> **Texte fourni**

○ ○ ○ ○

Si la France a sans doute gagné en terme de capacités opérationnelles sur le terrain, a-t-elle perdu une part de son indépendance en liant un peu plus le sort de sa défense à l’OTAN ? Avant cette décision, la voix de la France aurait-elle été aussi audible si elle avait fait partie du commandement de l’OTAN (exemple de la guerre en Irak en 2003) ?
Comme indiqué plus haut, la France a surtout gagné en influence et en crédibilité, encore que le départ précipité d’Afghanistan, décidé par François Hollande en début de mandat, ait compromis cette clarification (le retrait d’Afghanistan a été compensé par l’engagement au Mali, mené en étroite intelligence avec Washington). L’indépendance – qui ne doit pas être confondue avec un fantasme de toute-puissance ou réduite à un simple nihilisme -, n’est pas remise en cause par l’OTAN. Les décisions se prennent par consensus et l’OTAN ne peut intervenir que si tous ses membres le décident. Autrement dit, l’OTAN n’est ni un grand être agissant, ni un simple instrument des Etats-Unis : les diverses crises à l’intérieur de l’OTAN et le recours aux « coalitions de bonnes volontés », plus souples et plus pratiques qu’une alliance instituée, le montrent bien. Si l’on se reporte à l’Irak, la France n’était pas le seul pays à s’opposer à une intervention militaire et c’est aussi pour cela que l’OTAN n’a pas été utilisée (les Etats-Unis n’y songeaient pas vraiment). L’Allemagne et la Belgique s’opposaient également à un tel engagement, malgré leur intégration dans l’OTAN. A noter qu’une crise de ce type était déjà intervenue lors de la guerre du Golfe (1990-1991) : la France participait à la coalition mais elle refusait l’emploi de l’OTAN qui avait donc été mise de côté.
Nous pouvons ajouter que l’indépendance ne repose pas sur une sorte de ministère de la parole, sans effets concrets sur les situations stratégiques et les configurations géopolitiques (que diable le discours de Villepin à l’ONU a donc changé ?). En dernière analyse, l’indépendance repose sur une claire vision du monde, la volonté politique (à ne pas confondre avec le volontarisme), une « grande stratégie » (Qui sommes-nous ? Que voulons-nous ?), une diplomatie à la fois lucide et ambitieuse, des budgets militaires conséquents. En quoi l’appartenance à l’OTAN nous en empêcherait-elle ? Enfin, l’indépendance ne signifie pas « la France seule » : nous ne saurions nous désintéresser du sort du continent européen et des instances qui conditionnent sa stabilité géopolitique. L’OTAN et l’UE, en grande partie composées des mêmes Etats, sont les deux piliers organisateurs de l’Europe, et c’est bien pour cela que les chefs d’Etat et les gouvernements français n’ont pas remis en cause les instances euro-atlantiques. En fait, l’« optique atlantique » prévaut depuis la Première Guerre mondiale. Clémenceau en était bien conscient et il voulait s’assurer l’alliance des Etats-Unis. Le retrait américain après la guerre, malgré la signature du traité de Versailles (non ratifié par le Congrès), a eu des conséquences de longue portée. Les chancelleries en ont conservé la mémoire.

○ ○ ○ ○

> **Extraits de données**
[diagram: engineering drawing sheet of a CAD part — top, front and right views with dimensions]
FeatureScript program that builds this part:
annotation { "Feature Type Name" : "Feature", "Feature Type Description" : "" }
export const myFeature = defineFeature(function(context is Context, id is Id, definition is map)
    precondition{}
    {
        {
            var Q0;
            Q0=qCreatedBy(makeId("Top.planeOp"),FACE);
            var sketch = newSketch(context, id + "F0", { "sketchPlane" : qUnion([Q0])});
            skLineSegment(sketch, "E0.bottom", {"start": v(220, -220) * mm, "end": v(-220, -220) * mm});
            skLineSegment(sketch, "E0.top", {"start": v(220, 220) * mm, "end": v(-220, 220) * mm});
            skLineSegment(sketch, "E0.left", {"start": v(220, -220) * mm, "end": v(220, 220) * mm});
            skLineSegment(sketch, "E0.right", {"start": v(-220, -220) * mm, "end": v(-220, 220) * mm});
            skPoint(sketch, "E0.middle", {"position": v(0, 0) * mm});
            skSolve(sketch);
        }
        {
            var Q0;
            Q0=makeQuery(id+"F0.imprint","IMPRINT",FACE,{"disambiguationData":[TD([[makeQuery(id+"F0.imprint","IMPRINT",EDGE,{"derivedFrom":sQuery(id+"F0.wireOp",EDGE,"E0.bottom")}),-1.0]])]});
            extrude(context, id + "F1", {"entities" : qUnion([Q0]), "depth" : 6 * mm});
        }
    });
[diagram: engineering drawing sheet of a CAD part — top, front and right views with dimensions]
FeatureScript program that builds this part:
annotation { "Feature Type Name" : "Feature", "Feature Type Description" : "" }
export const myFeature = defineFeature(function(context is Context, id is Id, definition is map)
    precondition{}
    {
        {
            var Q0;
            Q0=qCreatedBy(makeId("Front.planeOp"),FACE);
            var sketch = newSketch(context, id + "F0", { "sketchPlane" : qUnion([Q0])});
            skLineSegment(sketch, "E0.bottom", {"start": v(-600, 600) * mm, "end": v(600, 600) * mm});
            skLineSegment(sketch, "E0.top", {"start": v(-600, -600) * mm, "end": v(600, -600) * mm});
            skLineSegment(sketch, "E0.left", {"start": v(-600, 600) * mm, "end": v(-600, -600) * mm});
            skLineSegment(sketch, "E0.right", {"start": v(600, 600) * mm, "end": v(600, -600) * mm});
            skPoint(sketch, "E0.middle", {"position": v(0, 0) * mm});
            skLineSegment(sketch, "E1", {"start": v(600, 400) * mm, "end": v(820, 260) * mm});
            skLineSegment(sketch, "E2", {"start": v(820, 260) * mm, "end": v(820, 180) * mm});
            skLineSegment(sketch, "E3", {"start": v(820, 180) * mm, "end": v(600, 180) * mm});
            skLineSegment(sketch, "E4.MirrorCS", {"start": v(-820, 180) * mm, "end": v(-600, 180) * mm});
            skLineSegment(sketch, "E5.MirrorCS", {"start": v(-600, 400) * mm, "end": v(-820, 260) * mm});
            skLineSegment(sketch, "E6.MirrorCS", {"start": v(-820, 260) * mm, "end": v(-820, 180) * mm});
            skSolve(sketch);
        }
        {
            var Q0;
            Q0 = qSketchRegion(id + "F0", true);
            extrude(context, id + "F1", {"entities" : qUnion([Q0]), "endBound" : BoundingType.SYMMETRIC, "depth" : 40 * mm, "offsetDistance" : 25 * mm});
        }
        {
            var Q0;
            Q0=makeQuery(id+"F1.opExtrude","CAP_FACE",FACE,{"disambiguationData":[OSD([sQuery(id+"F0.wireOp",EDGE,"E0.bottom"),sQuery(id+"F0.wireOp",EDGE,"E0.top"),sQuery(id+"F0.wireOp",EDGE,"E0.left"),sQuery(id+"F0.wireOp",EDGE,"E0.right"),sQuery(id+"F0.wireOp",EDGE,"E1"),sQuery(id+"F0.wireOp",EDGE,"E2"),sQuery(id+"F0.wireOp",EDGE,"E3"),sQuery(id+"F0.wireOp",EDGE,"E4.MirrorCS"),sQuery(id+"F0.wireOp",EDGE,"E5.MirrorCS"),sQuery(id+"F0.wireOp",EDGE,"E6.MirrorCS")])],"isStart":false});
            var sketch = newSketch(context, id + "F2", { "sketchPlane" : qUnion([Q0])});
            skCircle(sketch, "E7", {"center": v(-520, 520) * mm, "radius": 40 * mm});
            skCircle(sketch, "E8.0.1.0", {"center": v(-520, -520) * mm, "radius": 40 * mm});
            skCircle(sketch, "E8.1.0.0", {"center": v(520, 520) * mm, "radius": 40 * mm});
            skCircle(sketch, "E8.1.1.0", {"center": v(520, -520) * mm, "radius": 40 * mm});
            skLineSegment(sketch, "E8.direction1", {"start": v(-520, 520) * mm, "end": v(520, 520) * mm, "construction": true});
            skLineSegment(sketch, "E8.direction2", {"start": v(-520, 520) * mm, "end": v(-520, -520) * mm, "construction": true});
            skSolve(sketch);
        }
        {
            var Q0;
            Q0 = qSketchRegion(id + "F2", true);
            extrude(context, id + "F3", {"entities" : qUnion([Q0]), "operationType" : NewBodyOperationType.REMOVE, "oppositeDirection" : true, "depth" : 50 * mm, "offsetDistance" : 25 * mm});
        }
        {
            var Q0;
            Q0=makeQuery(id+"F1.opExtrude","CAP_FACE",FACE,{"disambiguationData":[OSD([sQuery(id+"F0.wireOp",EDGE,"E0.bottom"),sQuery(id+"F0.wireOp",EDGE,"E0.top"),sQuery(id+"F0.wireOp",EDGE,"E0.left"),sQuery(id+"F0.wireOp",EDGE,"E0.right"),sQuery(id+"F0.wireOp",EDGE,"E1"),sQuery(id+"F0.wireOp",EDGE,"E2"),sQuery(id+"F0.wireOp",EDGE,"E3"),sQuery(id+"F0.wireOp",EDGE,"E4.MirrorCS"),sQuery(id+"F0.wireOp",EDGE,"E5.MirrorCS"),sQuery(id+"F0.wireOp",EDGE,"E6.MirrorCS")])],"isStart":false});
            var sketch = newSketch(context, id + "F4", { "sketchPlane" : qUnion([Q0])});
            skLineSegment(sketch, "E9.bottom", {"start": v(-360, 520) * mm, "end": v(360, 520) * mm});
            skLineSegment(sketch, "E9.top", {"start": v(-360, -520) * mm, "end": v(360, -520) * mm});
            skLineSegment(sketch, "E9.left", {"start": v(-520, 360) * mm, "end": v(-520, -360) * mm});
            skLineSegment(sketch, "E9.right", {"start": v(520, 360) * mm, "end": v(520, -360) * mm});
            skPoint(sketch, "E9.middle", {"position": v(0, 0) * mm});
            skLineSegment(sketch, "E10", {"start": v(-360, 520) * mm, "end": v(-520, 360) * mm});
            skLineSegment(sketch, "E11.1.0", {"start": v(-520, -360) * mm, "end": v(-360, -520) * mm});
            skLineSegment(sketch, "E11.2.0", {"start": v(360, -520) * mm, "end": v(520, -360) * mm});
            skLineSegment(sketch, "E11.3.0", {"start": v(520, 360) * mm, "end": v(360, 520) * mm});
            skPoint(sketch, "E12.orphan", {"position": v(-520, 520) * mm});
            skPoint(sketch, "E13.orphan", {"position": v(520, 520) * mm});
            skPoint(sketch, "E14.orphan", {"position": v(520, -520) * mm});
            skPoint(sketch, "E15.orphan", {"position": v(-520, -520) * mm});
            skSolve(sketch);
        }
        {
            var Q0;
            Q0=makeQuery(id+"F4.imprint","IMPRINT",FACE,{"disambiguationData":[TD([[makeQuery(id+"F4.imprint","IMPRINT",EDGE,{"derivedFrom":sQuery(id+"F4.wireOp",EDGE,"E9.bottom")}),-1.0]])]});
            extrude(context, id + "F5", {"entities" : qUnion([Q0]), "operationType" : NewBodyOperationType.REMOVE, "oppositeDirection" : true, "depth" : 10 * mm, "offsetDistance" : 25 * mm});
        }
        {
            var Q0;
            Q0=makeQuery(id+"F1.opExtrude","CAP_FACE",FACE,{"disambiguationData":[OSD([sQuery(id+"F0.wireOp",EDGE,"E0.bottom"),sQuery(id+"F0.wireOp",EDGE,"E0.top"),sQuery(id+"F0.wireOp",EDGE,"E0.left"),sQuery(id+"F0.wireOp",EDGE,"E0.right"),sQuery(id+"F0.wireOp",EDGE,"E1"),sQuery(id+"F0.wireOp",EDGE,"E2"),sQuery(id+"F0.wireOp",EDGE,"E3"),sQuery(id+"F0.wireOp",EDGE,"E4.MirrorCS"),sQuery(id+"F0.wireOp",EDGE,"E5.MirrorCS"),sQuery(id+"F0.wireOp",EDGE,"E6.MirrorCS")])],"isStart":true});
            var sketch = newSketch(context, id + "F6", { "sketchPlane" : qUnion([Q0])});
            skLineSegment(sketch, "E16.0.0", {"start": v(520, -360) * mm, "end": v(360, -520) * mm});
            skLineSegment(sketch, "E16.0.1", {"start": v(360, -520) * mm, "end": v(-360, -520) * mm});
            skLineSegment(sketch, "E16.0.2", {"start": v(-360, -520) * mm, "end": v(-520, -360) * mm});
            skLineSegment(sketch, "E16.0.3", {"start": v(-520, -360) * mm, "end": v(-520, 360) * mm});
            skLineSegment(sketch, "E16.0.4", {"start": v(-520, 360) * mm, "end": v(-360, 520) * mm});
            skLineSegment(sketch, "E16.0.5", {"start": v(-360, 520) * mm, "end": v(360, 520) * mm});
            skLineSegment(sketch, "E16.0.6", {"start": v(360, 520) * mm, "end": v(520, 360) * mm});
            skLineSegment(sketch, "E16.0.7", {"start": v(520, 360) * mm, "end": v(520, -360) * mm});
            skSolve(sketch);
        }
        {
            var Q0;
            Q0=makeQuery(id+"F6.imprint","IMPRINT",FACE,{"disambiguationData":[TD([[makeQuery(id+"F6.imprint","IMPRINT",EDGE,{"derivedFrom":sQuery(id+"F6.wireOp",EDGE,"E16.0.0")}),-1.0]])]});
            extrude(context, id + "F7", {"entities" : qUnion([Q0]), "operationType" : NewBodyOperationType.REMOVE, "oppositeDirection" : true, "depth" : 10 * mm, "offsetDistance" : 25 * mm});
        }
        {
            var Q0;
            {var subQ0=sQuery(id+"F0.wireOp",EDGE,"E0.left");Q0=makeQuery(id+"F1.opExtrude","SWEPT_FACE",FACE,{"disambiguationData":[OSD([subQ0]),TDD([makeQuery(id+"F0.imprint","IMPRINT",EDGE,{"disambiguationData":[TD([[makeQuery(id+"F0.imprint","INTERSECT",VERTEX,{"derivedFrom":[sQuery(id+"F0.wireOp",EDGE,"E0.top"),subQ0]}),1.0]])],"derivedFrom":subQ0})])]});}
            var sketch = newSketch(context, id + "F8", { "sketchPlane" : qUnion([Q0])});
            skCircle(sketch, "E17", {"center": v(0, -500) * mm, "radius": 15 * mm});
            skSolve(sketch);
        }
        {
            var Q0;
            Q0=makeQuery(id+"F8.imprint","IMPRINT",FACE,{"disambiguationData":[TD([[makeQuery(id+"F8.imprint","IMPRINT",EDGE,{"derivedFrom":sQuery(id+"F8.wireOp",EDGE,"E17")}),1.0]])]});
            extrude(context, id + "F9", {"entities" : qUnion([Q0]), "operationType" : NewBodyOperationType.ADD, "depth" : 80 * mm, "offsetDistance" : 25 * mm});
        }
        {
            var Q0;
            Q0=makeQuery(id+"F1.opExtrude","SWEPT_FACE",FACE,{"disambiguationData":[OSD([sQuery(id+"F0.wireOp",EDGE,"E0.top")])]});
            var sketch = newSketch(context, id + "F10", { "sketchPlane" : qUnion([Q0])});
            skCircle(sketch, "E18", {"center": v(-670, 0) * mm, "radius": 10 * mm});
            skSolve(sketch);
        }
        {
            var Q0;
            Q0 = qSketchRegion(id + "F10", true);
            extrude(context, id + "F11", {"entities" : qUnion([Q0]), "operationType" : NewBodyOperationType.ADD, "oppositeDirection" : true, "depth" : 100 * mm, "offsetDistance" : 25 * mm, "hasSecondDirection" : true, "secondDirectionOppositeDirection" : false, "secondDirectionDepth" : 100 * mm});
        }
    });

○ ○ ○ ○

> **Travail à réaliser**
Rédigez la suite du texte consacré à la France et à l'OTAN, en reprenant juste après sa dernière phrase.

> **Résultat de l'exercice**
En 2008-2009, François Hollande avait critiqué la méthode employée par le Gouvernement de l’époque. Or, le Canard Enchaîné indique que le Président a discrètement donné début en janvier dernier son feu vert à un retour de la France dans toutes les instances de l’OTAN. Comment expliquer ce revirement de position selon vous ?
Probablement y avait-il une bonne part de mauvaise foi dans la prise de position de François Hollande et du PS, lorsque la pleine participation de la France a été officialisée. De la rhétorique et des poses, sans grand intérêt par ailleurs pour la chose militaire. Sans remonter jusqu’à l’opposition historique de la SFIO à la décision de De Gaulle, il faut rappeler que François Mitterrand n’était pas opposé par principe au retour de la France dans la structure militaire intégrée. Cette option faisait partie de la négociation sur le partage des responsabilités et du pouvoir entre Américains et Européens, négociation amorcée avant même la chute du mur de Berlin et la réunification de l’Allemagne. Lors de son premier septennat, François Mitterrand s’était rendu au Bundestag afin de soutenir la décision prise au sein de l’OTAN de déployer des Pershing et des missiles de croisière américains sur le territoire de la RFA, en réponse aux SS-20 installés par l’URSS dès 1977 (voir la « bataille des euromissiles » et le discours prononcé par Mitterrand, le 20 janvier 1983). Dans les mois qui précédaient l’élection de François Hollande, nul parmi les initiés et les opérationnels ne semblait véritablement croire à un nouveau retrait français des chaînes de commandement.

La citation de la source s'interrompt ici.